Records drawn from a dataset:
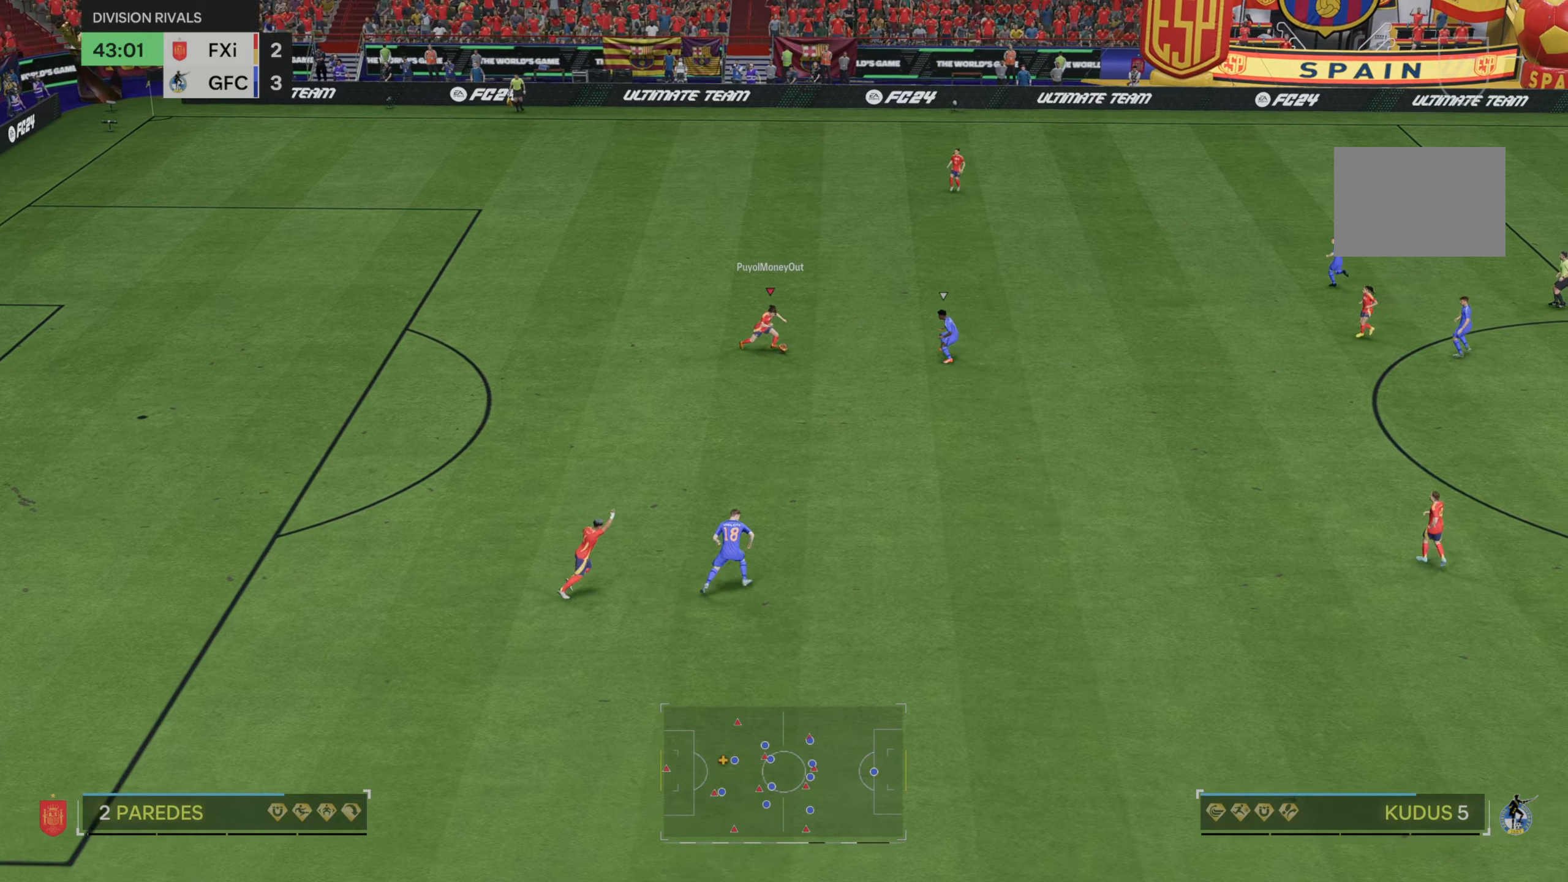
{"buttons": [], "left_stick": "up-right", "right_stick": "center", "events": [[33, "left_stick", "up-right"]]}
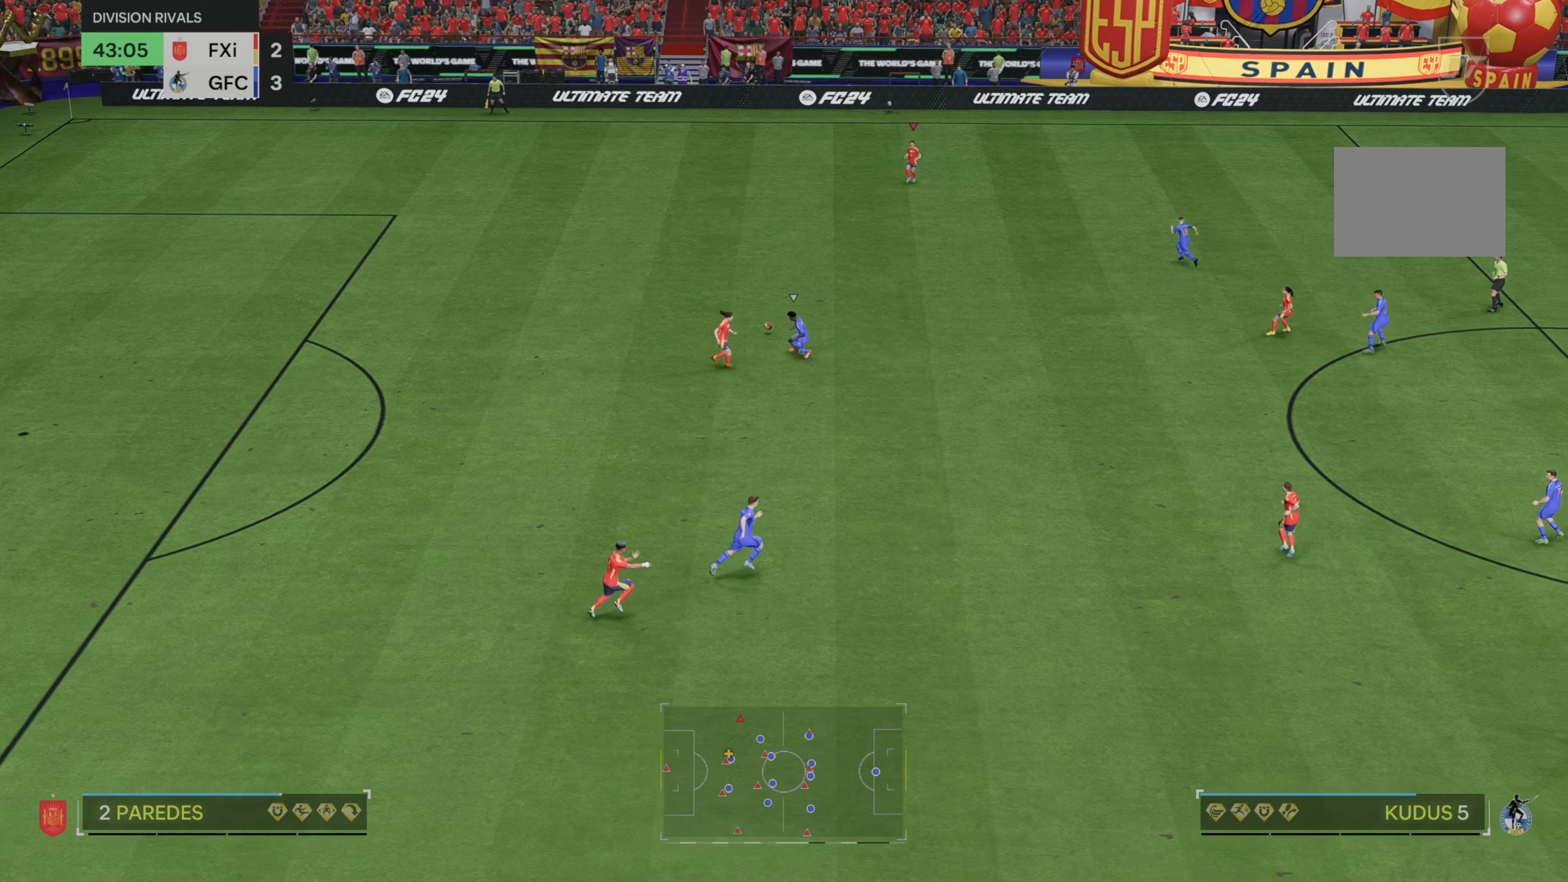
{"buttons": [], "left_stick": "right", "right_stick": "center", "events": [[283, "left_stick", "right"]]}
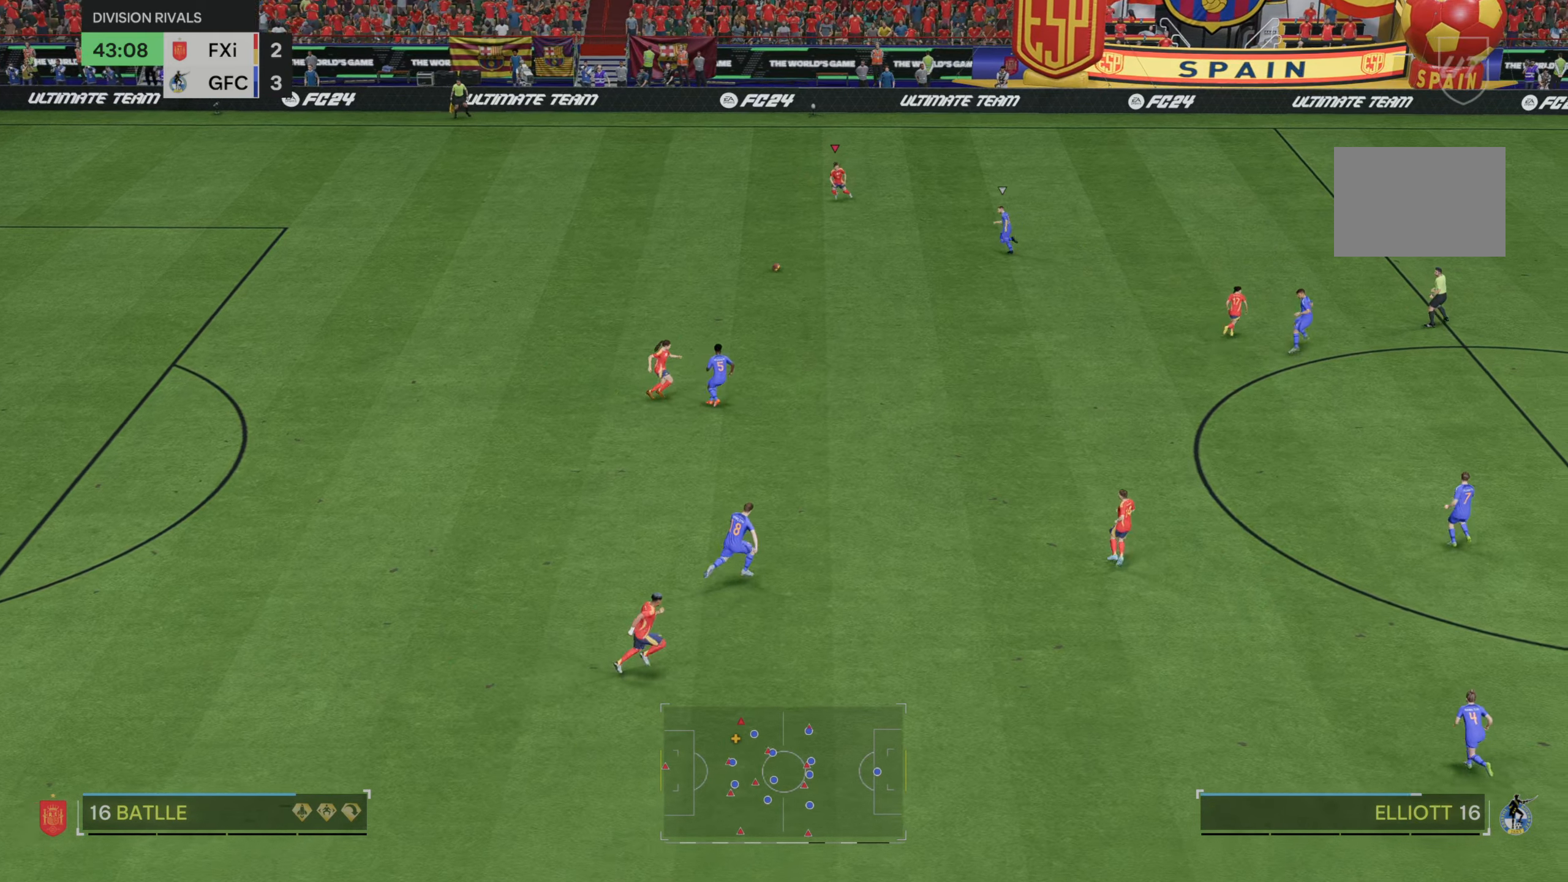
{"buttons": [], "left_stick": "down-right", "right_stick": "center", "events": [[17, "left_stick", "down-right"]]}
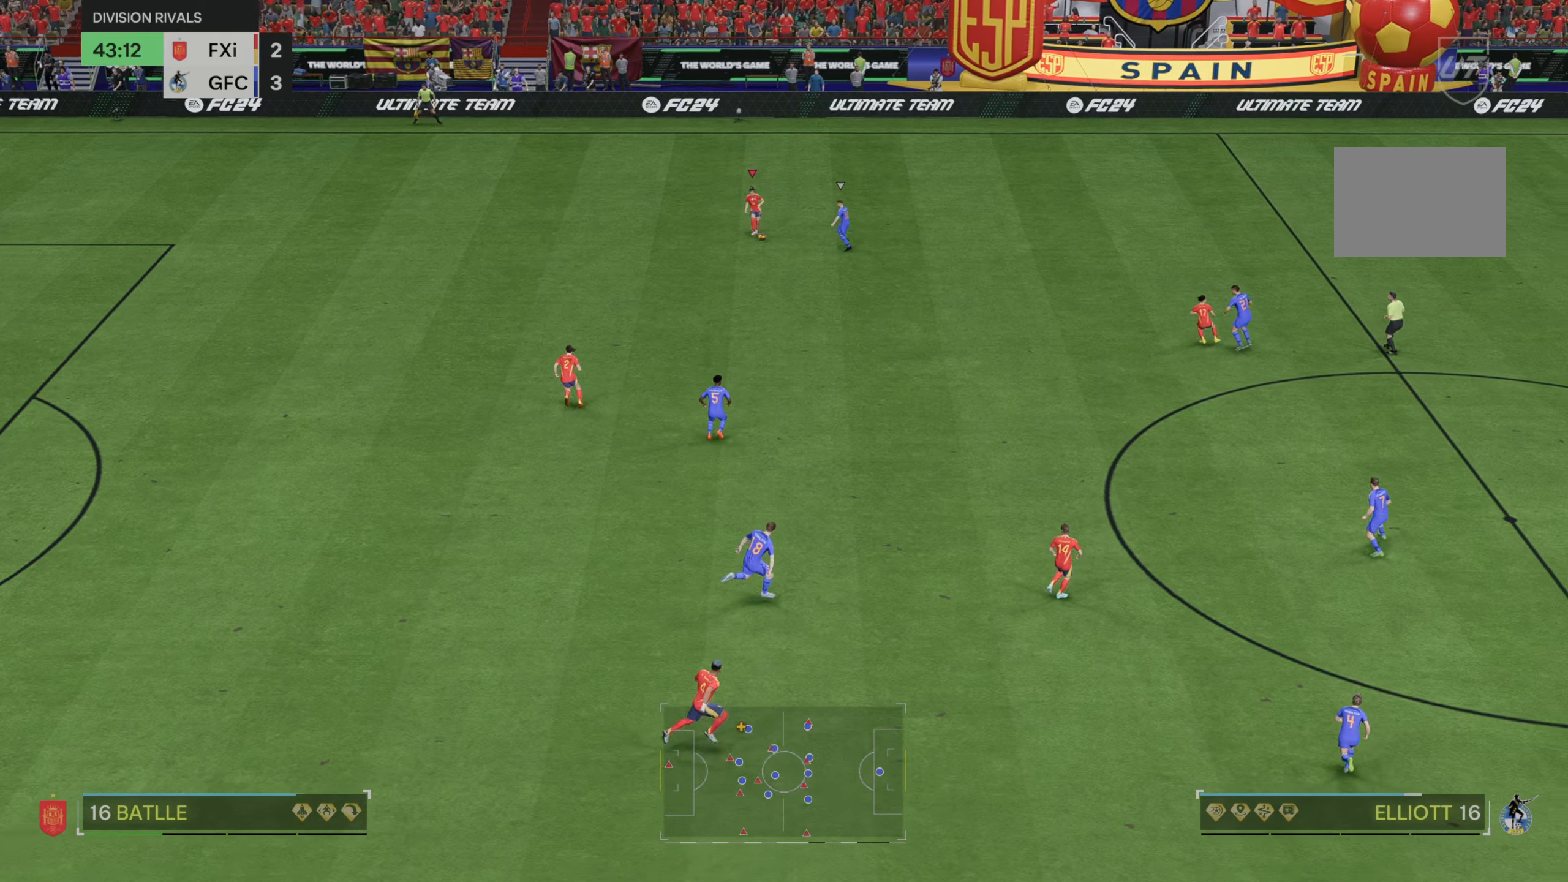
{"buttons": [], "left_stick": "center", "right_stick": "center", "events": [[483, "left_stick", "center"]]}
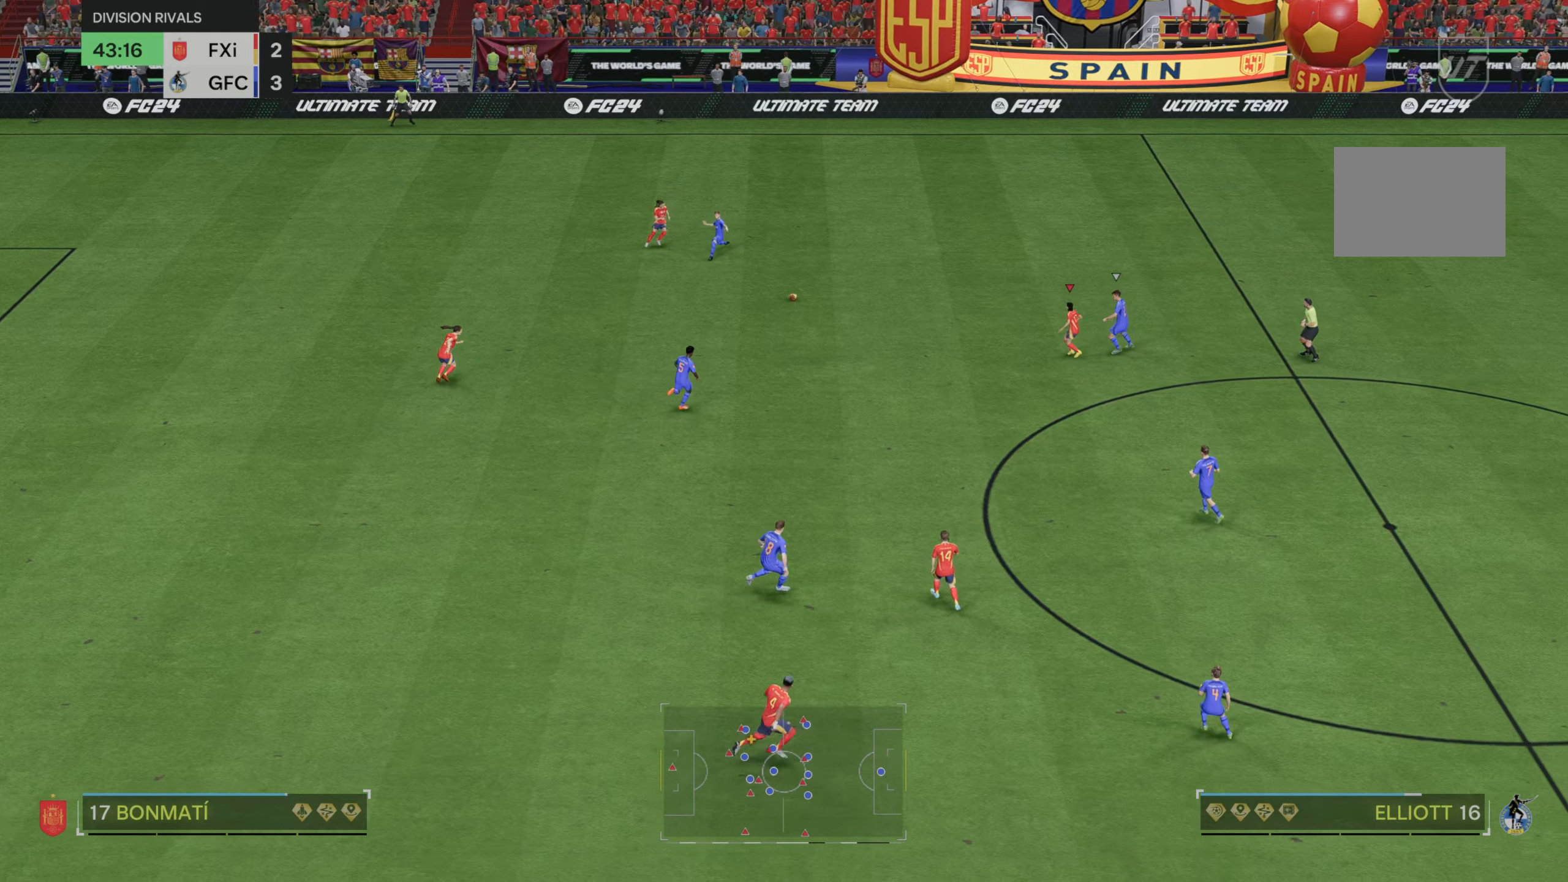
{"buttons": [], "left_stick": "up-left", "right_stick": "center", "events": [[117, "left_stick", "up-left"]]}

Try it:
Transcribe the records above exactly, leaving every picture out of the copy.

Answer to the exercise:
{"buttons": [], "left_stick": "up-right", "right_stick": "center", "events": [[33, "left_stick", "up-right"]]}
{"buttons": [], "left_stick": "right", "right_stick": "center", "events": [[283, "left_stick", "right"]]}
{"buttons": [], "left_stick": "down-right", "right_stick": "center", "events": [[17, "left_stick", "down-right"]]}
{"buttons": [], "left_stick": "center", "right_stick": "center", "events": [[483, "left_stick", "center"]]}
{"buttons": [], "left_stick": "up-left", "right_stick": "center", "events": [[117, "left_stick", "up-left"]]}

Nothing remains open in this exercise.